The military threat from their neighbors was not the only menace to the Jews during several centuries before the birth of Christ. Pagan Greek culture and philosophy threatened to destroy the monotheistic religion of the Chosen People. Hellenizing influences pressed in upon them from all sides. The Sadducees and Pharisees owed their origins in large measure to the varied reaction to this threat.

The Pharisees reacted strongly against the pagan influences and clung tenaciously to the Mosaic Law. As the name itself indicates in Aramaic, the language of Palestine at that time, the Pharisees were separatists. This may have been a nickname given them by others. They called themselves Haberim (comrades), or the pious. They were called separatists because they kept themselves apart from anything that might render them legally impure, even the people of the land who were impure because they found it impossible to observe all the legal purifications practiced by the Pharisees.

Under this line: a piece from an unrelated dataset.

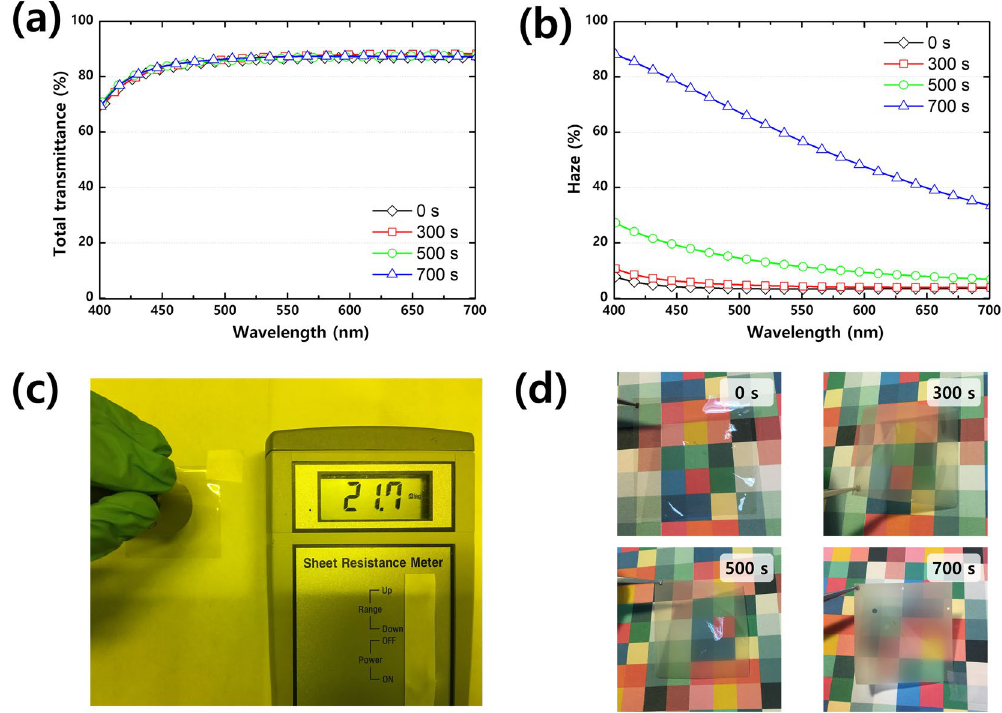
Figure 3. ( a ) Total transmittance and ( b ) haze as a function of wavelength for plasma-treated PVB/AgNW substrates (process pressure: 30 mTorr, process power: 200 W). ( c ) Sheet resistance testing of PVB/AgNW using sheet resistance meter. ( d ) Photographic images of plasma-treated PVB/AgNW films for different plasma times.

The Pharisees were probably the descendants of the Assideans, mentioned at the time of the Maccabees. They were a religious rather than a political party, and their religion was strongly nationalistic. We have little information on their organization, but it is likely that candidates passed through a period of trial before becoming full-fledged members.

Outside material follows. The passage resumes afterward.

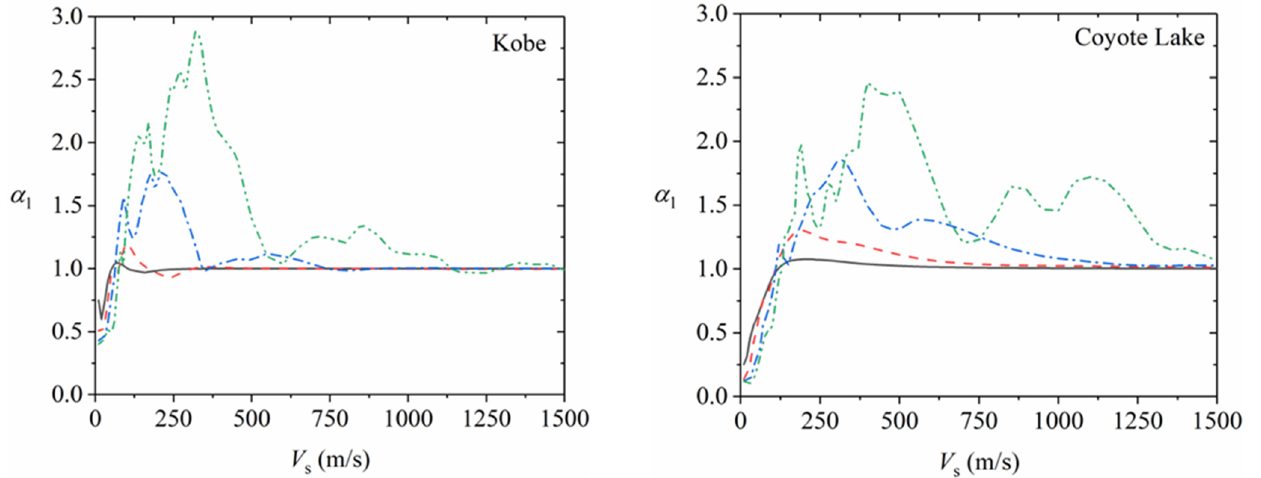
Figure 15. Ratio of the hydrodynamic shear under flexible soil to that under rigid soil for V s .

At the very heart of the party were the Scribes, although it is a mistake to identify Scribes and Pharisees. There were Scribes who were Sadducees. For the most part, however, the Scribes were Pharisees trained in the knowledge of the Law and its application. In fact, the most important characteristic of the Pharisees was their claim to know the Law better than anyone else, their rigor in practicing it, and their determination to impose it on others. They emphasized three points of the Law in particular: observance of the Sabbath, legal purifications, and the payment of tithes to Levites and priests.

By the time of Christ, the Pharisaical Scribes had developed an extremely complex and detailed oral law that, theoretically, expounded and applied the Torah. This mass of legal tradition was declared to be as binding as the Torah itself. Finally, a point was reached where it was considered more blameworthy to teach contrary to the precepts of the Scribes than contrary to the Law of Moses. The observance of the dictates of the Scribes became an end in itself, to which all other moral and religious considerations were secondary. Toward the close of the second century after Christ, the rabbis began to consign the teaching of the Scribes to writing, in works that developed into the Jerusalem and Babylonian Talmuds. A cursory reading of the Talmuds reveals the casuistic hair-splitting of the Scribes, as well as the complicated mesh of man-made traditions and observances in which they entangled their followers. Nevertheless, it was the knowledge and observance of these legal minutiae that constituted the perfection to which the Pharisees aspired.